Peter Sharpe

Peter Sharpe ( born December 10, 1777 New York, † August 3, 1842 in Brooklyn, New York ) was an American politician. He represented 1821 and 1823-1825 the New York State in the U.S. House of Representatives.

Career

Peter Sharpe was born about one and a half years after the outbreak of the Revolutionary War in New York and grew up there. He attended the common schools. In 1807 he was a member of the Columbia County Medical Society. About this is nothing more known of his private life. He pursued a political career. As Assistant Secretary ( alderman ), he worked in New York City. He sat 1814-1821 in the New York State Assembly. Last year, he held there the office of speakers and participated in the Constitutional Convention of New York.

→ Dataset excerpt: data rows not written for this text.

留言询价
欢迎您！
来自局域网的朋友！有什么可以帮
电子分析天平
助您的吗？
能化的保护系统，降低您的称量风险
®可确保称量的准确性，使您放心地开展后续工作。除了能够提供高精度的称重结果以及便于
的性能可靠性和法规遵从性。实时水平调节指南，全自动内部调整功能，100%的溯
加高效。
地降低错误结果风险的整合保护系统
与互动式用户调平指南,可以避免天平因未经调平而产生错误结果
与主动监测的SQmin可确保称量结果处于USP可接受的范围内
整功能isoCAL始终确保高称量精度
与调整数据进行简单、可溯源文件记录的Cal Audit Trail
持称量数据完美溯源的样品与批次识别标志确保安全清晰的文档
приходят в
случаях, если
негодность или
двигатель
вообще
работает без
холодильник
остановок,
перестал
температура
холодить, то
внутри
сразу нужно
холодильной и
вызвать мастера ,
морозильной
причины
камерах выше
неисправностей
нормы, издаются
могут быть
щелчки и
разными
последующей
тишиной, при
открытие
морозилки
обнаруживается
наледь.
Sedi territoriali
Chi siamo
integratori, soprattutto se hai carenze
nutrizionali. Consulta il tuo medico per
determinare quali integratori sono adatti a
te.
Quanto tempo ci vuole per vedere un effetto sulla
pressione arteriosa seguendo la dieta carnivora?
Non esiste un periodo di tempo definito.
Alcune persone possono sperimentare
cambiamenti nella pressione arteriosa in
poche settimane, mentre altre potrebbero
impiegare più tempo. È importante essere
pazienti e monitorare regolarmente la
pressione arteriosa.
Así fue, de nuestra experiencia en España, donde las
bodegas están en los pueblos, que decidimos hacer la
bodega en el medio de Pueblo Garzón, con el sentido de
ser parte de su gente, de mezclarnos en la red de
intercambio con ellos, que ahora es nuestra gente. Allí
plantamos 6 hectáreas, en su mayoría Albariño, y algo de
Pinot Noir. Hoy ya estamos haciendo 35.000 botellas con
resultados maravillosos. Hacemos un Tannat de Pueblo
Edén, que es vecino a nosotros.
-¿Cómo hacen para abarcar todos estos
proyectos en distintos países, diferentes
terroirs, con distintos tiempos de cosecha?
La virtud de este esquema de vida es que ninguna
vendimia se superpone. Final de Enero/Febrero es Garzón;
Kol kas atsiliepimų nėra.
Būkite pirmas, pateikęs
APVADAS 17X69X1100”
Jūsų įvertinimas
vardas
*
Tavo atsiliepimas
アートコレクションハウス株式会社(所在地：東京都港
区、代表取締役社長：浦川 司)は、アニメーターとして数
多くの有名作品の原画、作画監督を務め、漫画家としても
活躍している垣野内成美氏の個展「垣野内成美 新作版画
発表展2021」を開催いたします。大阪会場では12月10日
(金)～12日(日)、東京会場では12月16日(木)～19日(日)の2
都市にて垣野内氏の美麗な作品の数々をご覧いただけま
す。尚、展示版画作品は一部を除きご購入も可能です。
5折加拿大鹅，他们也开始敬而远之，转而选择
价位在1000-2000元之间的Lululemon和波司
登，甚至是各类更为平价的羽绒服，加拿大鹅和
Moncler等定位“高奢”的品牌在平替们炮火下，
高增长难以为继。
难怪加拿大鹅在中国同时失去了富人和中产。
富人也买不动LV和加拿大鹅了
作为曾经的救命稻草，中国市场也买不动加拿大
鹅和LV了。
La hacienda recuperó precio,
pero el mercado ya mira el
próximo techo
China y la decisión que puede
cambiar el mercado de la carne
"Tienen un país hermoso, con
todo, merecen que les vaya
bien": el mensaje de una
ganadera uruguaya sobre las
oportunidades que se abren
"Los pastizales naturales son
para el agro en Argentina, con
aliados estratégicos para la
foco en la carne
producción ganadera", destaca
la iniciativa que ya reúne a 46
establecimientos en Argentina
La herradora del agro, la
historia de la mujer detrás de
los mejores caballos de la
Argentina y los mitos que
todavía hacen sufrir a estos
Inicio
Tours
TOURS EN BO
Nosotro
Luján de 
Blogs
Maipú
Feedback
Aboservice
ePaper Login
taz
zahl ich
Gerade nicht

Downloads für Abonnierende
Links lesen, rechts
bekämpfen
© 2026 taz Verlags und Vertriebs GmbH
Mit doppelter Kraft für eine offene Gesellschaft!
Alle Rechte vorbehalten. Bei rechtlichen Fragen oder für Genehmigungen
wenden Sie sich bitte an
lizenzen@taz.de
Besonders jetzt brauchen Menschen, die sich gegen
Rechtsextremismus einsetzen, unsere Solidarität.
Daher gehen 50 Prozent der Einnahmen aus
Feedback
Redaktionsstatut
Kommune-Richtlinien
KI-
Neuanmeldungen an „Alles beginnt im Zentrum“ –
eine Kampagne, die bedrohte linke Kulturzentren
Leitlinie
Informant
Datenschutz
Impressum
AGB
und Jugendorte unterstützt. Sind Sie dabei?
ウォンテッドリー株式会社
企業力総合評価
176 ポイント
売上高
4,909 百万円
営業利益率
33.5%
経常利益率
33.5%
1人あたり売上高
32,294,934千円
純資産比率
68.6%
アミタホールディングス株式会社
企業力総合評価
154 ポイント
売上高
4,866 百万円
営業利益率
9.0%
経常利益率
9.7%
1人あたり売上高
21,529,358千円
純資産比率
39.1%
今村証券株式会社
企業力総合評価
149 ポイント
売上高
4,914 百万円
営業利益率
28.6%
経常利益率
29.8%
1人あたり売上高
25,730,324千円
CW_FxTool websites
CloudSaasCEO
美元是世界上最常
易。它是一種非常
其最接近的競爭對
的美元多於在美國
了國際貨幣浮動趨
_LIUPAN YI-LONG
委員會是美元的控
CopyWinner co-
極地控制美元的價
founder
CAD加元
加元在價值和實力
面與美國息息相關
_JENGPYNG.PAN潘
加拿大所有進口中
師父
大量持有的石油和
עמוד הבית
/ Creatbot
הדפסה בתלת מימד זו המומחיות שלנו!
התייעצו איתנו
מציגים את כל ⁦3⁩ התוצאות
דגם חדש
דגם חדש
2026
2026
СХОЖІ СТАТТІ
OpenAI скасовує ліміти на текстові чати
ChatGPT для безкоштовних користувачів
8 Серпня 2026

In the congressional elections of 1820 Sharpe was the first electoral district of New York in the U.S. House of Representatives in Washington DC chosen, where he succeeded James Guyon junior and Silas Wood took on March 4, 1821 which previously together represented the first district in the U.S. House of Representatives. However, Cadwallader D. Colden could contest on December 12, 1821 whose election successfully on the basis of incorrect application. During this time Sharpe was a member of the founded by Thomas Jefferson Democratic- Republican Party. In the congressional elections of 1822 he was in the third electoral district of New York in the U.S. House of Representatives in Washington DC chosen, where he became the successor of Jeremiah H. Pierson on March 4, 1823. As a result of fragmentation of his party before and during the presidency of John Quincy Adams (1825-1829) changed his political allegiance to the Adams - Clay Federalist. Since he suffered a defeat in 1824 with his third term, he retired after the March 3, 1825 out of the Congress. He died on August 3, 1842 in Brooklyn. His body was first buried at the New York Marble Cemetery, but later reburied at the Green-Wood Cemetery.